No. Use a fence and query it.
In a rendering pipeline with dozens of compute shaders and draw calls, all executed asynchronously, some of them modifying buffers and textures, some of them only consuming them, it is quite impossible to tell when a buffer is not being accessed anymore.
But… you are the one who gave those “dozens of compute shaders and draw calls” the buffers and textures they use. You put them there for it to use.
Unless you’ve moved everything to the GPU (including positioning of the camera, visibility testing, and the like), then you have some idea about what can be seen from the camera’s current location. And therefore, you have some idea of what is being used, may soon be used, and almost certainly won’t be used in the immediate future. So use that to determine what is and is not resident.
I was not aware of that, thanks! I thought fences can only be waited on. I should have read the ARB_sync spec.
This is what I wanted to point out - “almost certain” leads to crashes. glDispatchCompute returns immediately, so if I have 50 dispatches in a frame, how should I know (without a fence) when which one has completed and when I can make non-resident the input buffers of which compute shaders? I cannot just start changing residency of each set of input buffers each 0.5 ms. Run the application on an older card and you get driver crashes. But, as mentioned, now that you made me aware of that fences can be queried without blocking, this of course solves the problem.
You need to be certain about what is or isn’t being used. But for things which aren’t being used right now, which ones to keep them resident is basically an educated guess.
Anything you’re going to be using for the current frame should be resident. When it comes to the next frame, you may need to make some other data resident. To free up memory, you may need to evict data you’re no longer using. As for which data to evict, the main factor is to avoid evicting anything that’s still required by pending operations; beyond that, it’s just a case of how soon you expect to need the data.
If the amount of data required for one frame exceeds available video memory, there aren’t any simple solutions.

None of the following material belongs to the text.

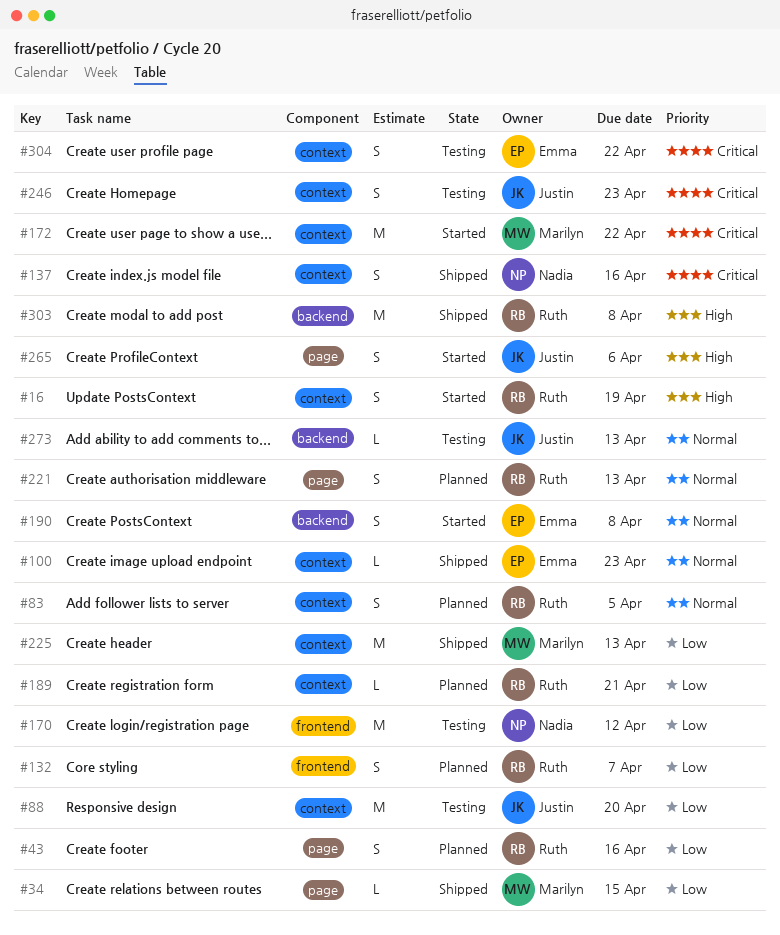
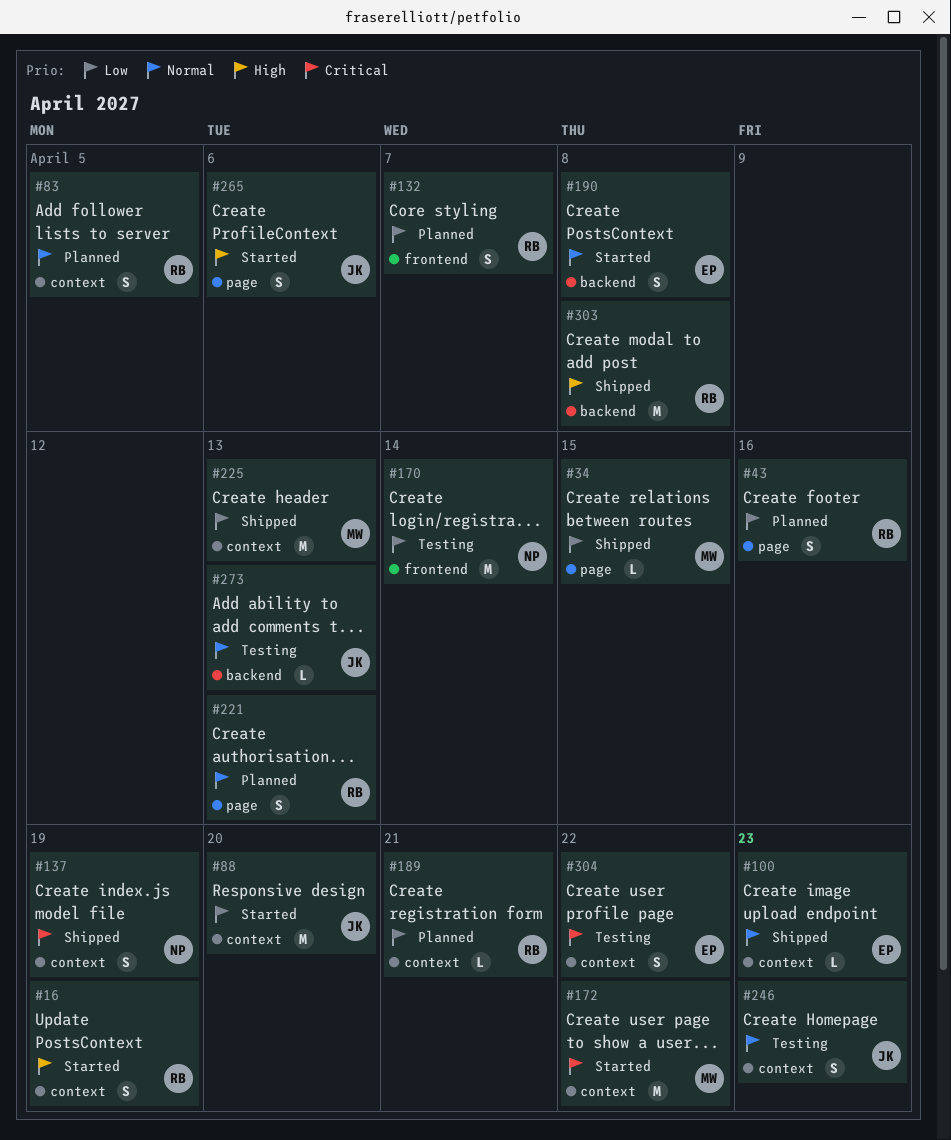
#88, status: Testing -> Started
#137, due: Apr 16 -> Apr 19
#170, due: Apr 12 -> Apr 14
#246, priority: Critical -> Normal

You may well end up needing to have threads which simply wait on a fence, evict the data which is now redundant, make new data resident and enqueue new commands using that data.
If you’re using compute shaders extensively, you might be better off with OpenCL or CUDA.
Thanks for your answer as well, GClements! Maybe I was not clear enough in my original post, but I am talking about making stuff non-resident within one frame. I am perfectly aware that this is a serious performance impairment, but it is a way to circumvent the limited GPU memory to some degree. In a current example from scientific visualization, I need to render a data set of 4 GB, then another data set of 4 GB on top of that, and then additional data amounting to approximately 1 GB. Which is horrible for a GTX 1080 with only 8 GB of memory. So in these edge cases, rather than crashing, I want to tell the GL to make the first data set non-resident after all its compute and draw calls have finished so the driver can swap it. It might take a few milliseconds, but at least I get an image at the end of the frame.
In the worst case scenario of your example, where the new data set is not in GPU memory at all, that means you have to transfer all of that data before you even begin to use any of it. 4GB does not cross the PCIe bus in “a few milliseconds”. Even in the best possible case, at least 1GB has to be transferred every frame. Again, that doesn’t happen in “a few milliseconds”.
If you want to frequently deal with more data than the GPU can hold, which will require DMA’ing data on the order of gigabytes to the GPU every frame, “a few milliseconds” is just not realistic. There’s a reason why high-performance graphics applications will do anything it takes to avoid this.
In any case, I would strongly suggest switching to Vulkan if that is at all possible for you. It’s not going to make the DMA any faster, but it gives you more low-level control over memory, so that you can control exactly what is being stored in memory and what is being evicted. You may even be able to restructure your compute operations to be better able to compute things while you’re DMA’ing other things.